How we see reality also changes with the time and context, as paintings show us. Italian Renaissance paintings differ from earlier medieval paintings of the same subjects, as well as from their contemporary painters in northern Europe. Later Naturalist depictions of reality differ from subsequent Impressionistic views. Today's contemporary perspectives on realism range from Hyper-objective Photorealism, to a more subjective realities and imaginings in Disrupted Realism and Surrealism, to thoroughly Abstract Conceptual and Abstract Expressionist art. Imagined worlds can be represented as part of the world we see and choose to depict as-if it were real (Surrealism) or as non-representation Abstractions expressing ideas and feelings.

But is it GOOD? Education and Enlightenment
What is the basis for judging an artwork as good or bad? Not the representational or abstract category it falls into. Art in both categories can reveal or create something extraordinary. And both can present us with works that are dull, repetitive, meaningless, or so obscure it's hardly worth our effort. Both can have a nice design, but so can wallpaper. Both can shock us, but is that enough to stay with a painting?

The lasting impact of a painting rests, I think, in how repeatedly it can interest us, how much we can see in it, our experiences in viewing it repeatedly. Education and experience in the art of looking helps us appreciate all kinds of art. We don't need to understand it all. We can be ignorant of the symbolic meanings in Renaissance art or in modern Surrealism (all those drooping clocks) and still appreciate the qualities reaching us in many paintings.

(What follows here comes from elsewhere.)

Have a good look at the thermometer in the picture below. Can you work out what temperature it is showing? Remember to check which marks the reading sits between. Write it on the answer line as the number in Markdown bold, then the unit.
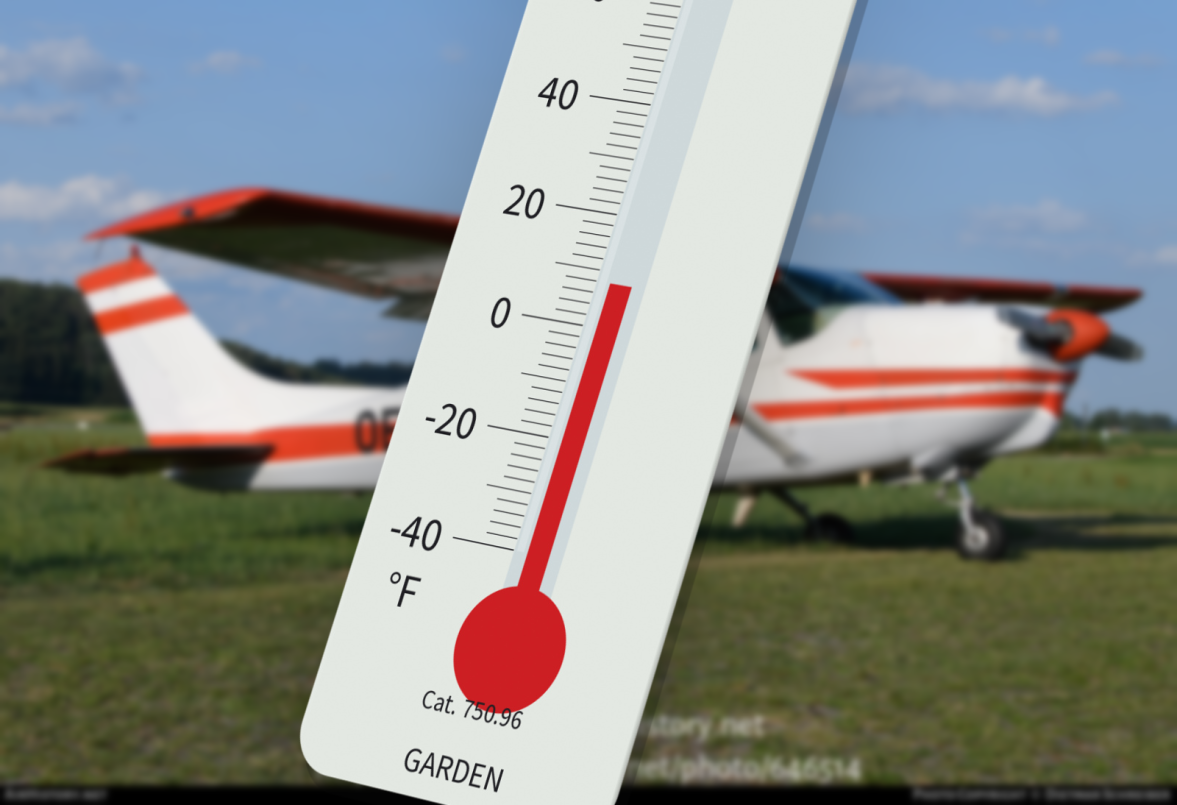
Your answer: **8** °F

Similarly, just a little knowledge and more experience in actively looking at Abstract art can open worlds to us. Art doesn't have to have any commonly understood meaning to be meaningful.
Education does help, but it needn't be high-brow or institutional. For Abstract art, especially, it definitely is not about accepting the received interpretations of meaning. The education I'm talking about can be achieved by looking at paintings for oneself, sticking with them and following the visual shapes, colours, or contrasts that grab your attention, stepping into the painting and noting your reactions to it, positive and negative. Talking about your impressions and reactions, and listening to others helps educate us if we're open-minded. Your experience of art is your interpretation of it. If nothing happens, then it's nothing to you. If something happens, stay with it: it leads to the painting's meaning... for you. There is so much art in the world to experience. The more, varieties of experience we have, the more we learn and understand of life and meaning.